The park is a small piece of the city’s Green2015 plan to transform 500 acres of vacant or underutilized city land into public green space. Dougherty makes clear the importance of Hawthorne for the future of Green2015,
I can’t emphasize enough how integral this park is to the forward momentum of the Department’s Green2015…[which] falls on the heels of GreenPlan, a prior greening and sustainability master plan. Both plans noted deficiencies in the city’s urban forest canopy and urged targeted plantings in South Philadelphia (only 1.8% tree cover) to help reduce urban heat islands “by shading buildings and paved surfaces”…Both GreenPlan and Green2015 showed that parks create opportunities for healthier lifestyles and reduce mental fatigue.
Another city initiative that has a role in Hawthorne Park’s design is PWD’s Green City, Clean Waters project. With more tree coverage and permeable land, Hawthorne Park will help reach PWD’s goal to reduce the impact on Philadelphia’s outdated water management systems by capturing the first few inches of rainfall. This, in turn, will free-up space at water processing plants and decrease the chances of untreated sewage entering our waterways.
While much of the park’s adherence to city green initiatives is required, Parks and Recreation, along with other partners, went above and beyond expectations and voluntarily applied for an additional program. The Sustainable Sites Initiative (SITES) is an effort to encourage sustainability in the design, construction and maintenance of landscapes through a set of prerequisites and credits. The park’s planning team already has a site assessment worksheet in which the climate and energy, hydrology, soils, vegetation, as well as other conditions are analyzed to meet SITES guidelines.
Who will maintain the park?
“We’re the only group in the area now with open space and it’s because of the people who have stuck with us all these years,” says Bullard. Indeed, the park might have been lost had it not been for intensive community organizing (the economic downturn probably helped as well).
Both HEC and Parks and Recreation know that the future success of the park depends heavily upon the very people who have rallied to save it. Dougherty says the friends group will help supplement City resources in maintaining the park after development. Representatives of the Pennsylvania Horticultural Society are helping HEC develop a friends group to protect and preserve the park for future use. Volunteers from Ready, Willing and Able–a non-profit training program whose main office is two blocks from the park–will also provide maintenance support.

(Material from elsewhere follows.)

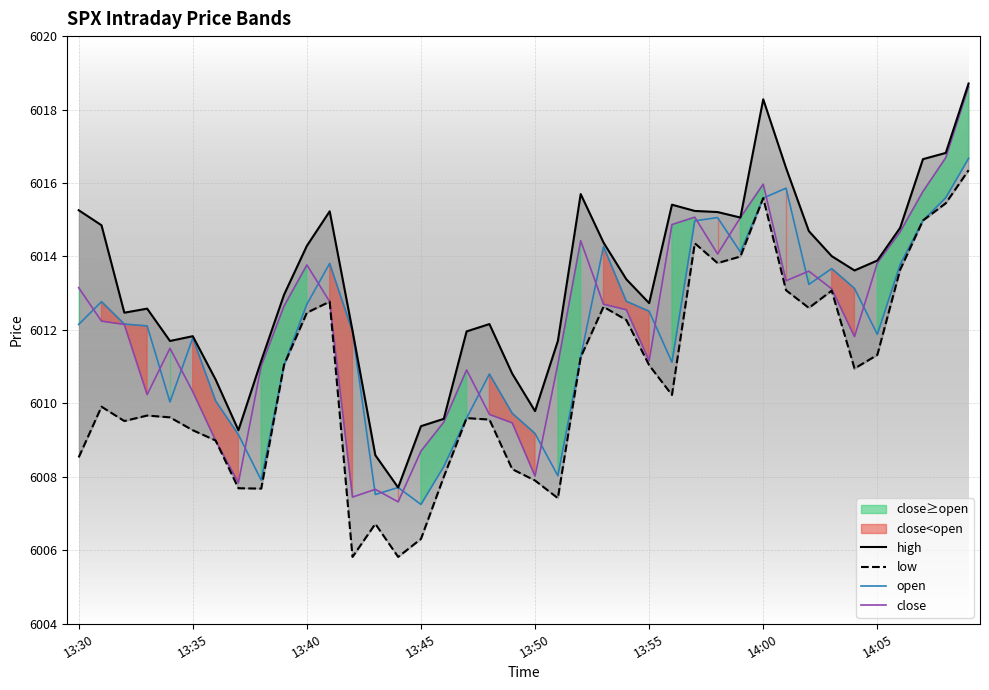

What is the spread (max minus min) of values at 9?

1.9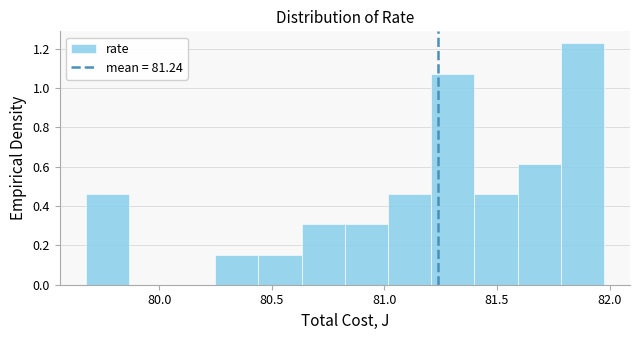

Around what value on the x-axis is the tallest bar? Give the approximate position of its centre, as read against the axis.

81.90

Bullard, a neighborhood resident since 1983, says that while young professionals and students are among the most interested in volunteering for the friends group, long-time residents are active too. She says differences in social class, income, and race have never really been an issue of tension.
It doesn’t hurt that crime has noticeably decreased. Bullard says “there are still people selling drugs–it’s just a matter of time before that goes away too.”
Bullard doesn’t think that the park itself is going to solve crime. But beyond helping to reduce crime, there’s something she’s sensing–something the residents are feeling–that is giving them the hope of an improved Hawthorne. And the park seems to be a tangible symbol of that hope.